提示された抜粋:
----------
当時、それだけの映像を残すことは相当大変だったと思います。ビデオデッキが発売されてさほど経っていないんじゃないでしょうか。
このムーミンシリーズは、私の人格形成に大きく影響を及ぼしたと思います。今でもセリフとアニメーションを覚えています。他にもたくさん面白いお話があるのです。今思い返しても、なかなか哲学的な話も多い気がします。ムーミンシリーズには、とても思い入れがあり、映像をたくさん残してくれた母にはとても感謝しています。
幼稚園で好きなアニメを答える時に、どう考えても世代じゃない私が「ムーミン!!!」と答えたことに先生達が面食らった話は、今でも実家の語り種です。

今回の『ふしぎなスプーン』のお話は、とても印象に残っていて、幼い自分が食べ物に対して疑問を持った最初のきっかけなのでは、と思います。
嫌いな物でも残さず食べないといけないのか?
現在ではNGとされている考えですね。当時の映像の中には、当時の価値観が色濃く反映されています。
スプーンが戻ってめでたし、めでたしにするのではなく、パパを通して視聴者に疑問を投げかけています。
----------
目標:
1. 上のムーミンについての文章から「このムーミンシリーズは」で始まる段落を取り上げ、主な事実を残したまま箇条書きで簡潔にまとめてください。
2. 上のムーミンについての文章を、最後の文の後から続けて書いてください。

データ一覧:
----------
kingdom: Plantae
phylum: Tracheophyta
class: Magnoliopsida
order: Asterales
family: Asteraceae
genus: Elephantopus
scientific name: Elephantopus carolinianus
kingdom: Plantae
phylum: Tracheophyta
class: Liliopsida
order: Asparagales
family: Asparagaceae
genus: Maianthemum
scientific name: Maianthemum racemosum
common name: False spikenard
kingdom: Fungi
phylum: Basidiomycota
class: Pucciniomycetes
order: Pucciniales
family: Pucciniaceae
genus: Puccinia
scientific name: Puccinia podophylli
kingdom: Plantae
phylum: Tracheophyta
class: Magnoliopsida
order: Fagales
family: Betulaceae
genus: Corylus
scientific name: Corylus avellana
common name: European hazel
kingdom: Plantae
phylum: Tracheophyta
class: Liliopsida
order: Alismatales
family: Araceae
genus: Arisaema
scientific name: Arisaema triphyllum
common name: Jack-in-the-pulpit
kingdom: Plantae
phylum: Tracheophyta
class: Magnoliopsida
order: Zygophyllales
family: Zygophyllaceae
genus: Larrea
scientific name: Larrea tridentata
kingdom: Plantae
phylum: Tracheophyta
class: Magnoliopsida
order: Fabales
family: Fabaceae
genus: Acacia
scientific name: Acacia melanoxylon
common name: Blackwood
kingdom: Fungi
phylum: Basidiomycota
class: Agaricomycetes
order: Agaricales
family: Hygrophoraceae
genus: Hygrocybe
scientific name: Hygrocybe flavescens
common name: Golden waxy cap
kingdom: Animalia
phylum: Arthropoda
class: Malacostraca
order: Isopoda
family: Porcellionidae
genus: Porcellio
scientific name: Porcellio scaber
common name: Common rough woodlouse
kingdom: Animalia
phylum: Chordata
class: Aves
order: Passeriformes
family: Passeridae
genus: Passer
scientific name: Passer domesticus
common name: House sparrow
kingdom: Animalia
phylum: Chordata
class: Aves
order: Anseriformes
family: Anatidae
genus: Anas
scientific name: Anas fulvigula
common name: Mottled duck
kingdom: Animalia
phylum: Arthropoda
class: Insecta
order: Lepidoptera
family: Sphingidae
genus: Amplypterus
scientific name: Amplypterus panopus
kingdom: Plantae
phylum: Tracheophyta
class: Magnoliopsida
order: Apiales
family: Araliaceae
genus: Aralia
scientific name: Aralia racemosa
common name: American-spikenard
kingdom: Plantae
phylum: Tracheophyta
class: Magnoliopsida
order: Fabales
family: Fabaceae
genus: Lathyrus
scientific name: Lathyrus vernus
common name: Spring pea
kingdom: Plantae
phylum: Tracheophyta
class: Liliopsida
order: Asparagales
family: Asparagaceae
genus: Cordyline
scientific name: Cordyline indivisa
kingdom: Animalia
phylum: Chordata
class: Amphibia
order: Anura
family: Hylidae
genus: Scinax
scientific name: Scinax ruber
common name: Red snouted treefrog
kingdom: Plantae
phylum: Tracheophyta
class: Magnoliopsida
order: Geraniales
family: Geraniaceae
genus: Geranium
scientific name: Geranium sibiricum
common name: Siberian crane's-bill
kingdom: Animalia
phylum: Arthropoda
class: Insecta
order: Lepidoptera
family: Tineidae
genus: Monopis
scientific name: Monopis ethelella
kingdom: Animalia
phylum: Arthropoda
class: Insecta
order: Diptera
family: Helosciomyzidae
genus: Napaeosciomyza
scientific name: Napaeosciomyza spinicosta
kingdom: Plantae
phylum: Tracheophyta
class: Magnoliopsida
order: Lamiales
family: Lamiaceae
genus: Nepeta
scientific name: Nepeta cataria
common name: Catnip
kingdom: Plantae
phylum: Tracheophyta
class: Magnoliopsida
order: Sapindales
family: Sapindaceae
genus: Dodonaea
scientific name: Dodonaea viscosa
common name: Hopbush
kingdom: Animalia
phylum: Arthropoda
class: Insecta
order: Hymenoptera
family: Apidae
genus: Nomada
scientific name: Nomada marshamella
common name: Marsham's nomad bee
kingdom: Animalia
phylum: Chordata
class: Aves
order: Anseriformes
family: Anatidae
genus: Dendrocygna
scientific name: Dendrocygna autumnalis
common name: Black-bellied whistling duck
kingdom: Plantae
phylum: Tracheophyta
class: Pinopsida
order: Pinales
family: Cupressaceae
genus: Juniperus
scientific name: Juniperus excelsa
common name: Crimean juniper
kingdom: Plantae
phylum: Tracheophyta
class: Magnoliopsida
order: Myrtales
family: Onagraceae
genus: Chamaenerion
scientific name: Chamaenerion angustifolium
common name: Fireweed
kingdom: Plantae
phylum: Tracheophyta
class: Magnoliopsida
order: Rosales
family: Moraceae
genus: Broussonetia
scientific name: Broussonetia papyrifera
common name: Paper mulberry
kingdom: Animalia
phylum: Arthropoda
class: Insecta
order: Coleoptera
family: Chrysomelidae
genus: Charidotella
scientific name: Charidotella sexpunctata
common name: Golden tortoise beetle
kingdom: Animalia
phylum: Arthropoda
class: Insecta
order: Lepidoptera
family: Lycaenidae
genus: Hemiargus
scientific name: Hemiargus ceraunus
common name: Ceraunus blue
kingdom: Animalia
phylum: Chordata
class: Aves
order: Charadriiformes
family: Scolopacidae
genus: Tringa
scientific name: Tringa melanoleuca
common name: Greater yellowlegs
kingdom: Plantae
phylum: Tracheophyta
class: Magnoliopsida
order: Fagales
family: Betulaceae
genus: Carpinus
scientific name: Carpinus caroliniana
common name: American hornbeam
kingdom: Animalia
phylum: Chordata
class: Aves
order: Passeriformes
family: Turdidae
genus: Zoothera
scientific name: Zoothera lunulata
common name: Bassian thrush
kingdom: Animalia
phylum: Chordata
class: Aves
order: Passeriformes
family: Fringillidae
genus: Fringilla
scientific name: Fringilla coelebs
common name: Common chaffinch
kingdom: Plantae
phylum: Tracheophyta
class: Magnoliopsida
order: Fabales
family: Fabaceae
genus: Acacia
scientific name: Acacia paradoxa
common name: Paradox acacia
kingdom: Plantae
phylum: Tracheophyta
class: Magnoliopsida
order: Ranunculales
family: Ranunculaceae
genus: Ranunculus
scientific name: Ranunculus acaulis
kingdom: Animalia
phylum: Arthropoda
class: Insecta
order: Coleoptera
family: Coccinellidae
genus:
----------
解答:
1.
- ムーミンシリーズは筆者の人格形成に大きな影響を与えた。
- 今でもセリフとアニメーションを覚えている。
- 他にも面白い話が多く、哲学的な話も多いと感じる。
- シリーズに強い思い入れがあり、映像を多く残してくれた母に深く感謝している。

2.
その問いに対するスナフキンの回答も、明確な答えを出さずに終わっています。人によっては微妙な結末かもしれませんね。でも、私はこの回答がとても好きです。人の好みは千差万別、それでいいのだと。

このお話を通して、目の前に食べ物があり、日々美味しくいただけていることは、とても有難いことであると感じていました。そして、その食べ物が食卓に届くまでを考えるきっかけになったお話でもありました。
現代に立ち返って、美味しい食べ物を大切な人と楽しめている、そのことに心から感謝します。

そして、未だにこのお話から得た大きな学びのひとつに、
自分の食べられる量を把握する、ということがあります。
言い方を変えれば、無駄に残さない、ともいえますね。

飢えている者には豊かな恵みを与え、そうでない者には罰を与える。

あの銀色のスプーンは、今でも私の中で輝いています。


ふとした時に、以前観た作品や印象的な言葉を思い出すことがあります。
今回もあの大きなスプーンのバースデープレートが出てきた時に、ムーミンのふしぎなスプーンの話を思い出していました。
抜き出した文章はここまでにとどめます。